Let $B$ be a basis for $\mathbb{R}^n$. Prove that the vectors $v_1, v_2, \dots, v_k $ form a linearly independent set if and only if the vectors $[v_1]_B, [v_2]_B, \dots, [v_k]_B$ form a linearly independent set.
I know that the coordinate vectors of $v_1, \dots v_k $ relative to $B$ will be produce zero vectors since only the trivial solution exists if they are linearly independent which implies that a certain vector $v \in B$ cannot be written as a combination of the other vectors implying linear independence of the basis.
My issue is writing this out concretely rather than using intuition (if its correct).
A secondary question is the assertion that is the coordinate vectors span $\mathbb{R}^n$ implies that the basis spans $\mathbb{R}^n$.
I am not sure how to go about proving this assertion
Best Answer
Suppose the vectors $v_1,\dots,v_k$ are linearly dependent.
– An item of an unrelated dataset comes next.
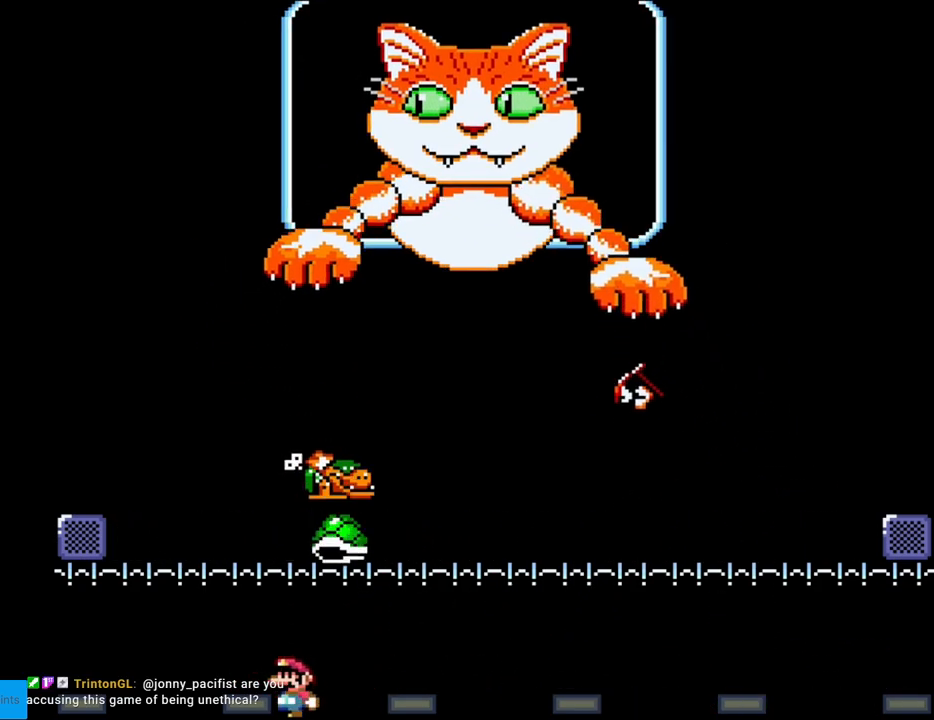
{"buttons": ["Y", "DPAD_RIGHT"], "events": [[33, "DPAD_LEFT", "down"], [50, "DPAD_UP", "up"], [167, "DPAD_LEFT", "up"], [200, "DPAD_RIGHT", "down"]]}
Then there exist non-trivial (not all zero) coefficients $a_1,\dots,a_k$ so that $$ a_1v_1+\dots+a_kv_k=0. $$ Now express this in the basis $B$: $$ 0 = [a_1v_1+\dots+a_kv_k]_B = a_1[v_1]_B+\dots+a_k[v_k]_B. $$ Therefore the vectors $[v_1]_B,\dots,[v_k]_B$ are linearly dependent.
If you assume that the vectors $[v_1]_B,\dots,[v_k]_B$ are linearly dependent, you can follow the same steps backwards to show that $v_1,\dots,v_k$ are linearly dependent.
We have shown that one set of vectors is linearly dependent if and only if the other one is. Therefore one set of vectors is linearly independent if and only if the other one is.